使得这个对应合理的最基本事实是,在(函数式)程序语言中最基本的类型推理法则包括:
-
$
#proof-tree(
rule(
$Gamma tack f x : B$,
$Gamma tack x: A$,
$Gamma tack f: A -> B$,
)
)
$<t-app>
上面的式子意为:如果上下文 $Gamma$ 中有 $x$ 具有类型 $A$,$f$ 具有类型 $A -> B$,那么 $f x$ 具有类型 $B$
-
$
#proof-tree(
rule(
$Gamma tack g compose f : A -> C$,
$Gamma tack g: B -> C$,
$Gamma tack f: A -> B$,
)
)
$<t-abs>
上面的式子意为:如果上下文 $Gamma$ 中有 $f$ 具有类型 $A -> B$,$g$ 具有类型 $B -> C$,那么 $g compose f$ 具有类型 $A -> C$
这两者与@category 中我们对范畴的要求不谋而合。
#remark[][
这里我们还添加了两个额外要求:
+ 对于类型 $A, B$,$A -> B$ 的所有函数也是一个类型。这在函数式编程语言中非常普遍,然而,并非所有编程语言都符合这个要求,例如在 C 中就不能直接这样构造类型。不过在满足这个要求的前提下讨论问题会带来很多方便,同时这也不是过强的要求(在 C 中实现这样的类型并不困难)。
+ 存在始对象和终对象,它们分别对应没有元素的类型和仅有一个元素的类型。既然假设 $A$ 没有元素,那么 $A -> B$ 的映射当然唯一;假设 $A$ 仅有一个元素,那么 $B -> A$ 的映射当然也唯一。这些类型可以成为后续操作的基础。
]
== #stlc <intro-stlc>
前一节中,我们仅给出了一个非常抽象的类型模型。前言中多次提到的 #stlc 恰好成为符合这个类型模型最典型的实现。仔细讨论 #stlc 的设计或许是有益的,然而这里由于篇幅和文章重点所限难以实现,只能列出一些基本属性,具体的可以参考 @tapl :
- 利用类似 $lam(x, y)$ 的语法,我们可以定义最基本的对象,包括自然数:
$
0&: lam(s, (lam(z, z)))\
1&: lam(s, (lam(z, s z)))\
...
$
布尔:
$
"true"&: lam(t, (lam(f, t)))\
"false"&: lam(t, (lam(f, f)))
$
以及其上的基本运算。这种语言被称为 Untyped Lambda Calculus。

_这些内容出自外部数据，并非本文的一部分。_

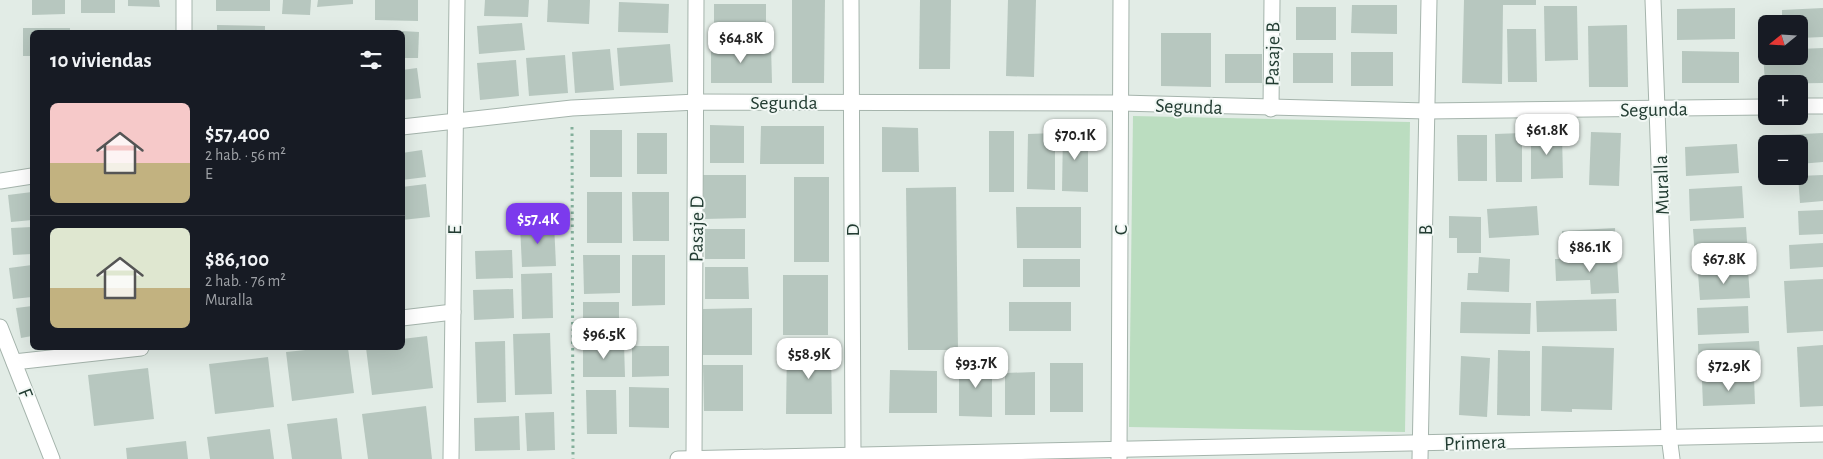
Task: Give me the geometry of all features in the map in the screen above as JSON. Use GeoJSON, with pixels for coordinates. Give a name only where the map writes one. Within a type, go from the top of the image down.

- 在 Untyped Lambda Calculus 上,赋以直观的类型,包括 $NN, Bool$ 以及经典的类型规则 @t-abs 以及 @t-app,我们就得到了基础的 #stlc。
可以证明,Untyped Lambda Calculus 是图灵完备的,具有与任何其他图灵完备语言相同的计算能力。
== 规范化性
#lemma[][
#stlc 具有*规范化性*,也即,所有具有良好类型的程序都停机。
]<normalization>
#proof[
可以参考 @tapl
]
@type-category 给出了非常广泛的定义,可以根据需要选取各种各样的语言。根据 $Ob$ 和 $Hom$ 的丰富程度,我们要在许多因素之间做出取舍:
- 我们甚至可以取 $C = "Ab"$ 是所有 Abel 群构成的范畴(注意到 Abel 群之间的同态有自然的的 Abel 群结构),然而这样的范畴中 $Ob$ 过于丰富了,不可能作为一个编程语言的基础。
- 在 Untyped Lambda Calculus 中,$C$ 中只有一个对象(当然不需要进行类型检查),但 $Hom$ 是丰富的,足以达到图灵完备的计算能力。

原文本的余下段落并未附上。